In this personal injury case, Defendant makes a motion to compel the Plaintiff to respond to an interrogatory requesting “[t]he amount of each (medical) charge which has been ‘written off,’ forgiven, or remitted by the health care provider for which the Plaintiff is not liable.” Plaintiff resists, claiming that the collateral source rule prohibits the Defendant from taking advantage of the benefits accruing to her as a result of her foresight of having purchased health insurance. Both sides have presented memoranda and Virginia Circuit Court decisions supporting their respective positions. Each also contends that no Virginia Supreme Court cases exist on this point. The Court finds that such cases do exist and rules in favor of the Plaintiff.
The collateral source rule holds that a tortfeasor cannot reduce his liability to the injured party by use of the benefits received by the injured party from an outside source. This rule has its Virginia genesis in the case of Baltimore & Ohio R.R. Co. v. Wrightman’s Adm’r, 70 Va. (29 Gratt.) 431 (1877). There the Court found that:
The mere fact that the family of the deceased received money from some other source would not justly influence the measure of compensation to be made by the Defendant for injuries attributable to the conduct of its employees and agents.

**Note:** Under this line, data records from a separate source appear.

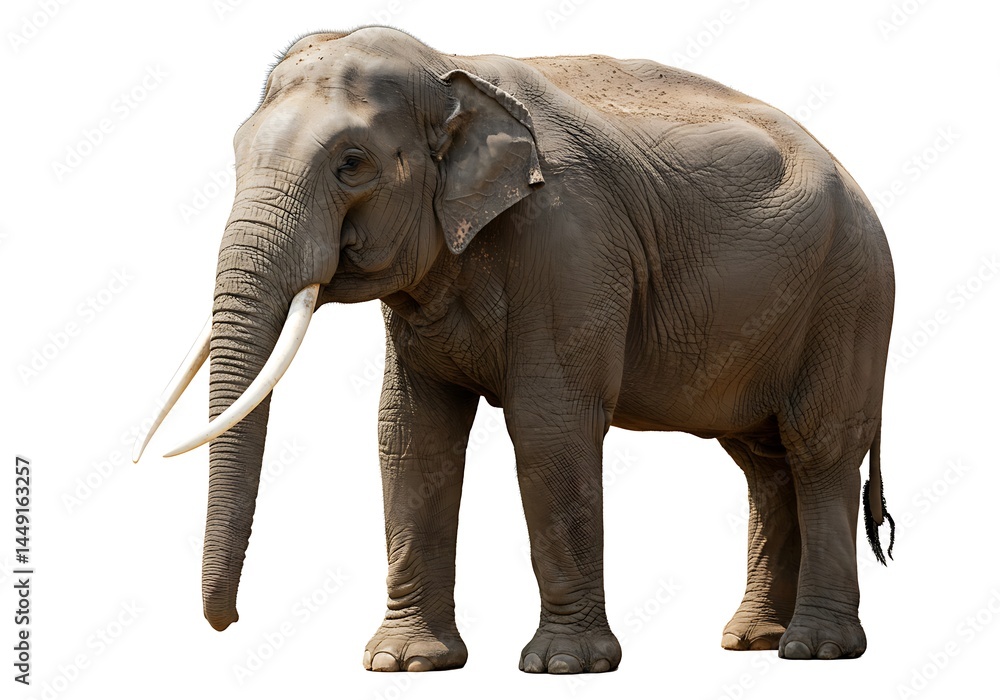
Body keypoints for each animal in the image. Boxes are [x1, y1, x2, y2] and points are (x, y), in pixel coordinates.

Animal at [133, 26, 895, 673]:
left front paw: (563, 665)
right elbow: (410, 433)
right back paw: (750, 641)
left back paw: (815, 650)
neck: (449, 65)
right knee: (764, 463)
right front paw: (406, 663)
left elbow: (548, 423)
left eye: (352, 164)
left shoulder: (569, 243)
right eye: (236, 154)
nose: (228, 623)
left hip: (851, 295)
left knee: (818, 448)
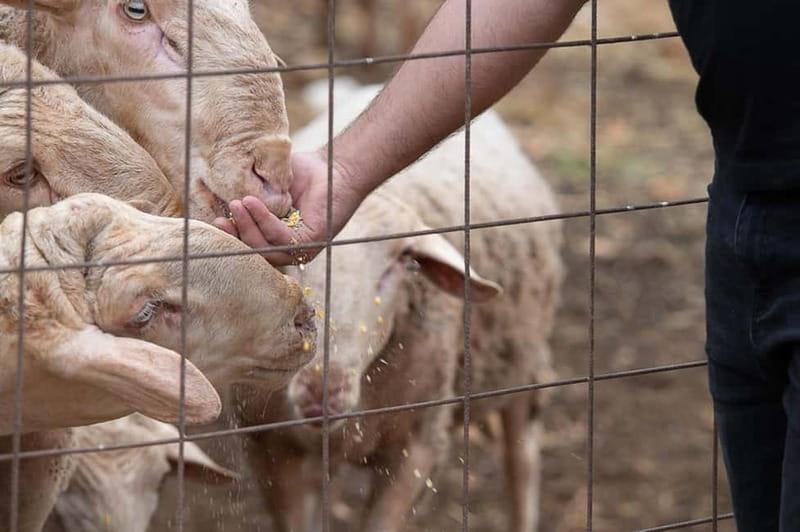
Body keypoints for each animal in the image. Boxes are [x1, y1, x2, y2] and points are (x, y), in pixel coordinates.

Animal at [231, 80, 563, 532]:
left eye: (405, 262)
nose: (322, 389)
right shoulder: (272, 449)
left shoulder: (417, 448)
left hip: (524, 369)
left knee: (522, 462)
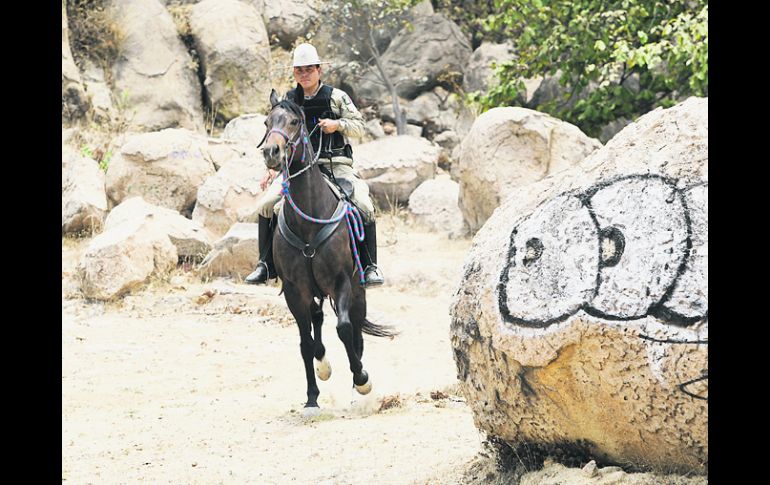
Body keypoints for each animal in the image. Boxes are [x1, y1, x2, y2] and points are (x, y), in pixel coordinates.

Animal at [260, 86, 396, 412]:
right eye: (267, 122)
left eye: (295, 121)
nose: (271, 153)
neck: (308, 223)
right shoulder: (295, 290)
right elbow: (306, 342)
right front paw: (313, 392)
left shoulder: (341, 282)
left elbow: (344, 329)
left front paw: (362, 380)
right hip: (314, 292)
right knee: (318, 322)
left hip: (357, 292)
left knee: (355, 331)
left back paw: (357, 388)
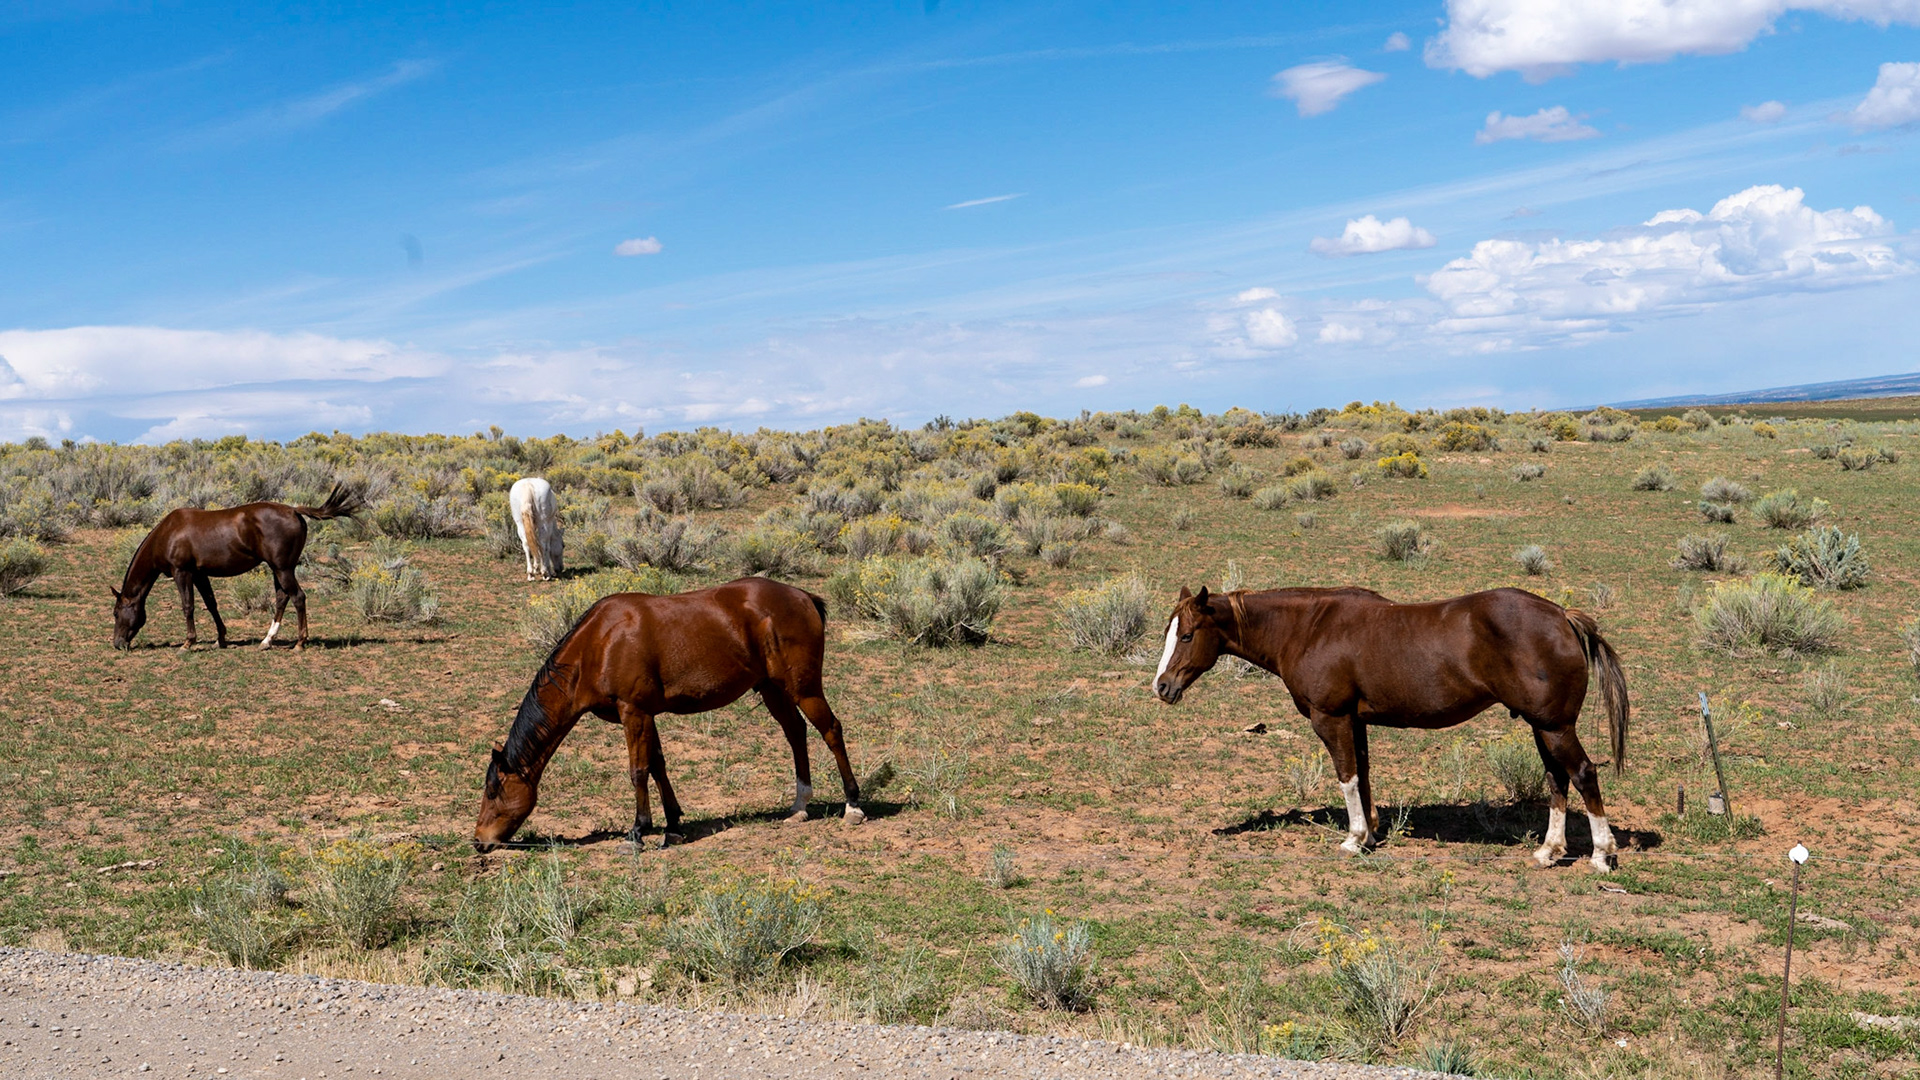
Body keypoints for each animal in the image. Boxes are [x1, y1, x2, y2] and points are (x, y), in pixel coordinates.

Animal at [111, 484, 362, 651]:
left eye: (116, 612)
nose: (117, 643)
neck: (168, 533)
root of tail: (294, 510)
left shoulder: (182, 573)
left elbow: (188, 606)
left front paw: (188, 642)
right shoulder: (200, 574)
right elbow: (211, 604)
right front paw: (220, 639)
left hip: (283, 569)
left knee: (298, 597)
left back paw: (300, 643)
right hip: (278, 569)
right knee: (282, 598)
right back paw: (266, 641)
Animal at [473, 576, 865, 852]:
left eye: (493, 791)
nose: (479, 841)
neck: (599, 644)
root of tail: (803, 596)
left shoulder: (633, 712)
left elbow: (638, 770)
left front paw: (637, 831)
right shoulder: (647, 714)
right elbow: (658, 765)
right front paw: (673, 826)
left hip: (804, 689)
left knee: (831, 730)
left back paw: (852, 804)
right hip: (773, 690)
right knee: (796, 733)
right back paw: (799, 806)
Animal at [1154, 585, 1629, 871]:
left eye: (1187, 635)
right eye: (1169, 633)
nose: (1162, 686)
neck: (1308, 629)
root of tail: (1562, 615)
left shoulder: (1331, 719)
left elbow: (1346, 777)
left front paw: (1353, 839)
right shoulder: (1354, 721)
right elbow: (1362, 775)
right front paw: (1370, 832)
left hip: (1554, 727)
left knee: (1583, 774)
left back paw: (1601, 854)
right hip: (1541, 727)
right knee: (1557, 780)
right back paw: (1549, 851)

In explanation of this ruling, the Court said that:
*297The party effecting the insurance paid full value for it, and there is no equity in the claim of the Defendant to the benefit of a contract which it gave no consideration.
This holding is not just a string of fact specific legal words, and neither does it contain a black letter rule that must be followed by rote. Instead, it is the embodiment of a concept.

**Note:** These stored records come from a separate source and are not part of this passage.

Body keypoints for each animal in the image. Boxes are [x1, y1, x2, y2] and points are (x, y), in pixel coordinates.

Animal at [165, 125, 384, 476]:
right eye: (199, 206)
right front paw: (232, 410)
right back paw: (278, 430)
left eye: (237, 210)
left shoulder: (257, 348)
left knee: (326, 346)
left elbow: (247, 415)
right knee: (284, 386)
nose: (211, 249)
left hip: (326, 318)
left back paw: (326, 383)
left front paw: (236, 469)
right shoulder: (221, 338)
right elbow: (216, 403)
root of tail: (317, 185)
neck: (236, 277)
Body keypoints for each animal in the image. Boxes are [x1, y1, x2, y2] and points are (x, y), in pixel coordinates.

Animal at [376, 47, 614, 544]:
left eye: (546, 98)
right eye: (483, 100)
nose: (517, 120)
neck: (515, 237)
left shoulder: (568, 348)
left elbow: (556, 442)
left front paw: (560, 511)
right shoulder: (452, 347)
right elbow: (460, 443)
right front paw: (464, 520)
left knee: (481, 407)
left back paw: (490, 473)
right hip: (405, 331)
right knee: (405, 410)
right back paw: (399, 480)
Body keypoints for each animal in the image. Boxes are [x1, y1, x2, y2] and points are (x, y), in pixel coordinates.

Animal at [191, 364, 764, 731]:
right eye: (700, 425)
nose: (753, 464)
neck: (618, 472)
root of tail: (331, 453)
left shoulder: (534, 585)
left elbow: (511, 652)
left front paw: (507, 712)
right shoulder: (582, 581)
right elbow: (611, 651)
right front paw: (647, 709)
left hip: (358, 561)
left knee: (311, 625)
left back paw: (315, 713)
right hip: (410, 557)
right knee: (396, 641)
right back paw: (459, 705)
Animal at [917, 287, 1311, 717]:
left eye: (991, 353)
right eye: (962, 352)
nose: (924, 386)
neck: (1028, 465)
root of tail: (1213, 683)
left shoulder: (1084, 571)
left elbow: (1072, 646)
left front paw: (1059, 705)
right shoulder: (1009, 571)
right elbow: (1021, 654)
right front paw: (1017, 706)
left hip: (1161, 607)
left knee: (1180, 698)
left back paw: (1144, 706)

The same concept has been restated by the Virginia Supreme Court in a multitude of cases since 1877, frequently using slightly different language, but each time keeping alive the same basic fairness and common sense reasoning. A review of the Virginia appellate cases on the collateral source rule demonstrates that nothing has changed but the words. Even updated, the concept remains the same. The case of Owen v. Dixon, 162 Va. 601 (1934), in speaking to this doctrine, says “if the Defendant is liable in damages, the extent of his liability is not to be measured by deducting financial benefits received by the Plaintiff from collateral sources.” The most recent case on the collateral source rule is Schickling v. Aspinall, 235 Va. 472 (1988), wherein the Court, restating the concept in more modem language, said that “compensation or indemnity received by a tort victim from a source collateral to the tortfeasor may not be applied as a credit against the quantum of damages the tortfeasor owes.”
Is it possible to read and savor the language of these cases and not come to the inescapable conclusion that any benefit bought and paid for by the injured party will not be used to reduce the damages owed by the tortfeasor? The answer is clearly, no. Common sense and stare decisis compel this result.

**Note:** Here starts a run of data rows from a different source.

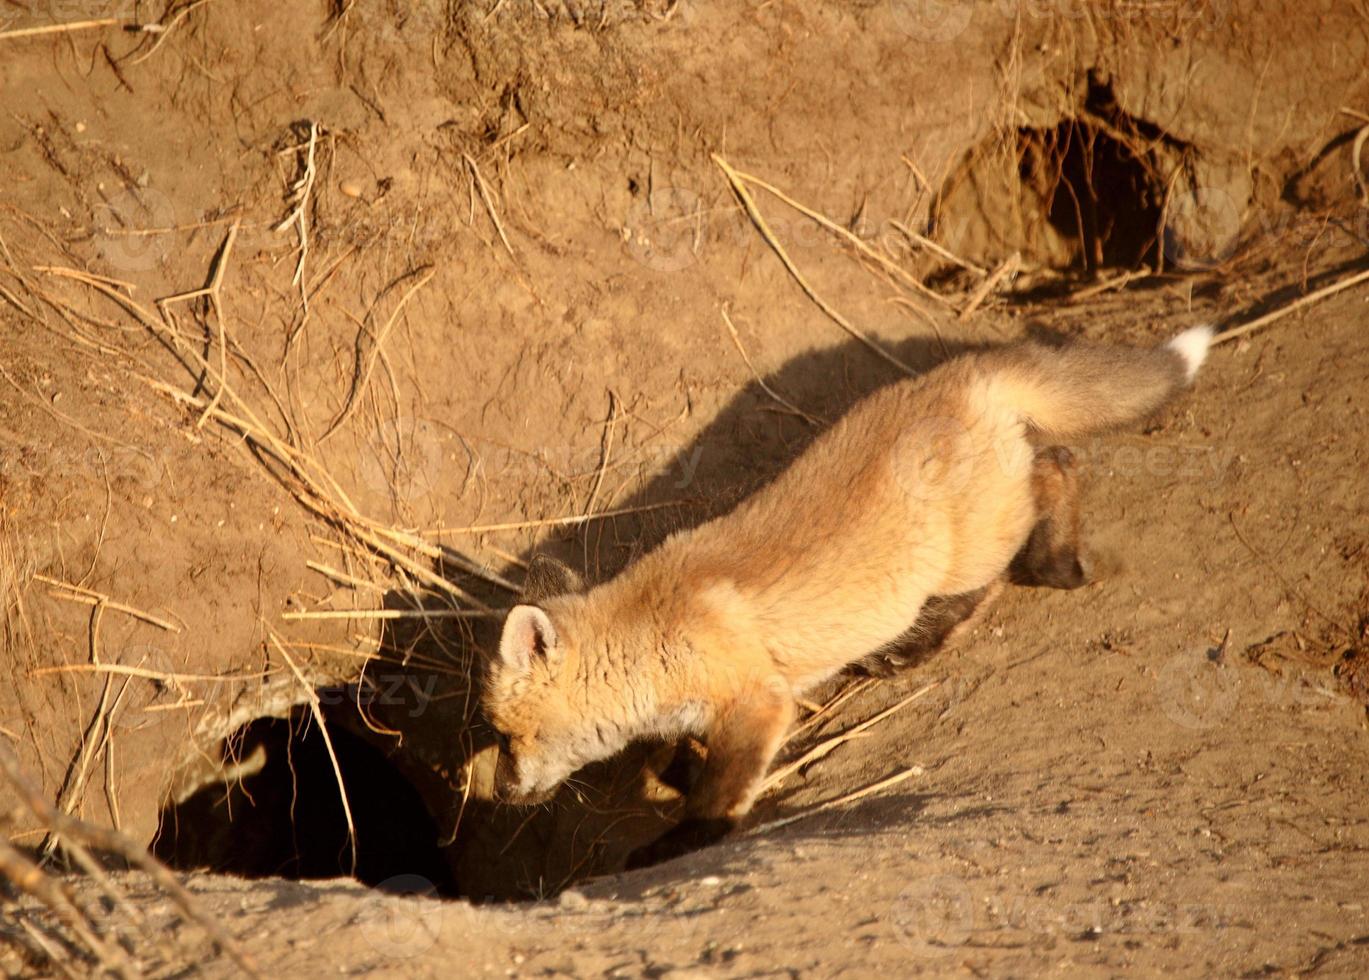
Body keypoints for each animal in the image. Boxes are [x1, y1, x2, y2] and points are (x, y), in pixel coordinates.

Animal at [479, 327, 1210, 865]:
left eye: (507, 737)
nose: (501, 792)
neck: (654, 635)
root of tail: (961, 373)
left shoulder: (757, 700)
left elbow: (718, 794)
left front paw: (684, 840)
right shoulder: (704, 712)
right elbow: (683, 759)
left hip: (973, 544)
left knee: (1043, 489)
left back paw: (1039, 574)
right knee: (1053, 465)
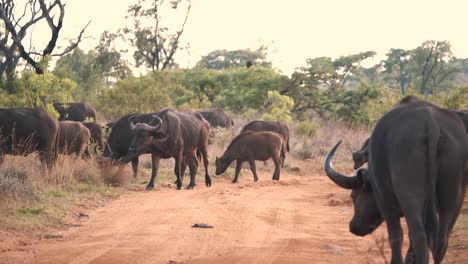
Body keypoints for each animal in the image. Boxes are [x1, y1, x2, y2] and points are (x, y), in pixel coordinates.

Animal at [324, 96, 466, 264]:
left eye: (353, 195)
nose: (353, 226)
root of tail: (432, 125)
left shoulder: (385, 198)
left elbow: (395, 235)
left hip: (410, 195)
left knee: (418, 234)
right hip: (453, 197)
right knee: (441, 239)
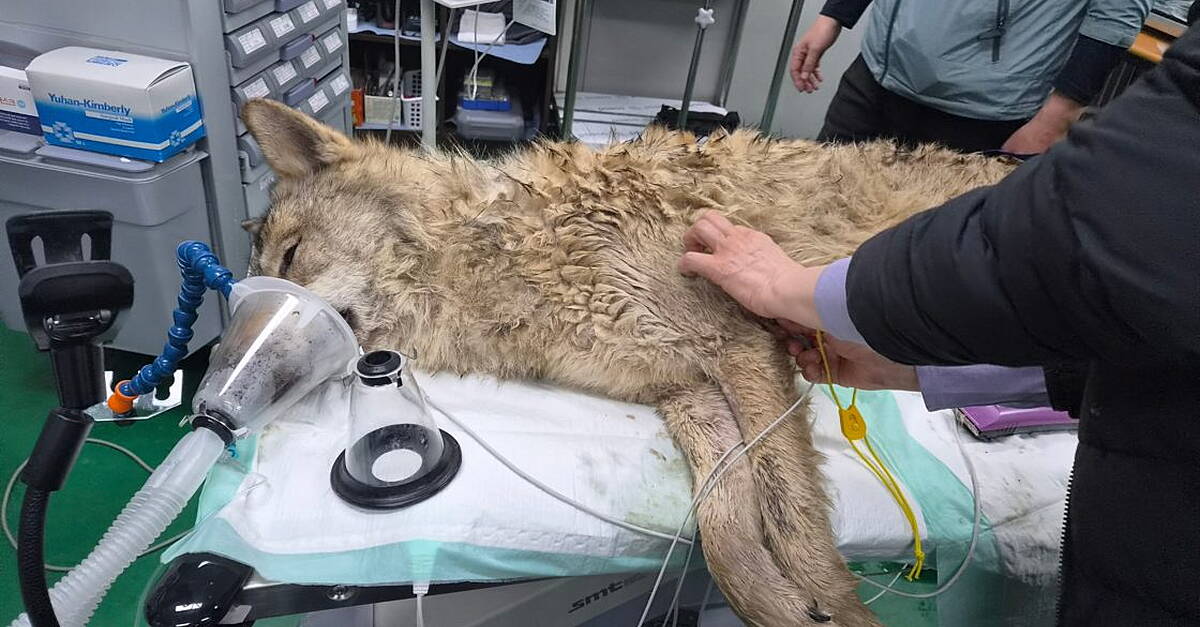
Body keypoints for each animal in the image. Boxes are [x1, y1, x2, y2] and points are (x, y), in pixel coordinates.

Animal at [239, 99, 1015, 625]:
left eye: (290, 258)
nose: (231, 376)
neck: (496, 251)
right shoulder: (686, 392)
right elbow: (727, 531)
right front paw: (784, 606)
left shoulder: (740, 347)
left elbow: (791, 517)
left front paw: (837, 609)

Under the facts of our case, Plaintiff claims to have been injured by the wrongful action of the Defendant. She underwent medical treatment for her injuries and became indebted to her health care provider for the cost of that treatment. Her liability for these medical bills was incurred when the services were rendered. Rather than pay the bills directly, she applied to her health insurance carrier to comply with its agreement that it would insure her against such losses. This was a contractual benefit collateral to the tortfeasor, for which she had previously paid. Her insurance carrier, by negotiation with the health care provider, arranged for payment of a portion of her bill and arranged that a portion of it would be written off. Her liability for the medical bills had thus been reduced by the actions of her paid agent, the insurance carrier. It was reduced because she bought and paid for the commercial muscle and financial resources of her insurance company.
*298The collateral source rule prohibits any such benefit being given to the tortfeasor. The written off, forgiven, or remitted portions of the Plaintiffs medical bills are benefits purchased by the Plaintiff, the same as are actual cash payments received from the insurance carrier. These reductions or write-offs constitute “compensation or indemnity received by a tort victim from a source collateral to the tortfeasor ... .” Schickling v. Aspinall, Id. If these benefits are to be viewed as a windfall to the Plaintiff, then “[b]ecause the law must sanction one windfall and deny the other, it favors die victim of the wrong rather than the wrongdoer.” Schickling, supra at 475. For a concurring opinion, see Smith v. Jernigan, 42 Va. Cir. 395 (1997).
Defendant’s motion to compel answers to interrogatories is denied. The information requested is not relevant nor will it lead to the discovery of relevant evidence. See Rule 4:1(b)(1). Plaintiff may present evidence at trial of the full amount of her reasonable medical bills, without any reduction resulting from the application of her health insurance benefits.